---------- Source material ----------
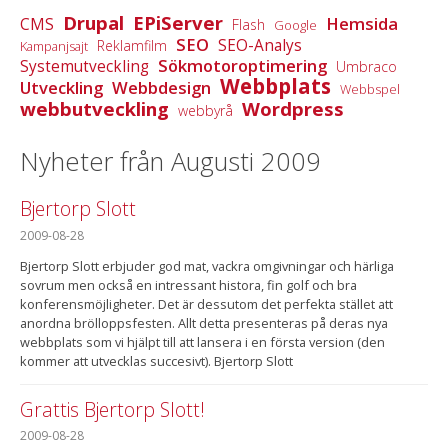
Drupal
EPiServer
Hemsida
CMS
Flash
Google
SEO
SEO-Analys
Reklamfilm
Kampanjsajt
Sökmotoroptimering
Systemutveckling
Umbraco
Webbplats
Utveckling
Webbdesign
Webbspel
webbutveckling
Wordpress
webbyrå
Nyheter från Augusti 2009
Bjertorp Slott
2009-08-28
Bjertorp Slott erbjuder god mat, vackra omgivningar och härliga
sovrum men också en intressant histora, fin golf och bra
konferensmöjligheter. Det är dessutom det perfekta stället att
anordna brölloppsfesten. Allt detta presenteras på deras nya
webbplats som vi hjälpt till att lansera i en första version (den
kommer att utvecklas succesivt). Bjertorp Slott
Grattis Bjertorp Slott!
2009-08-28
----------
Work task: Copy the lines that hold the word "Bjertorp". Take them from the records above.

Solution:
Bjertorp Slott
Bjertorp Slott erbjuder god mat, vackra omgivningar och härliga
kommer att utvecklas succesivt). Bjertorp Slott
Grattis Bjertorp Slott!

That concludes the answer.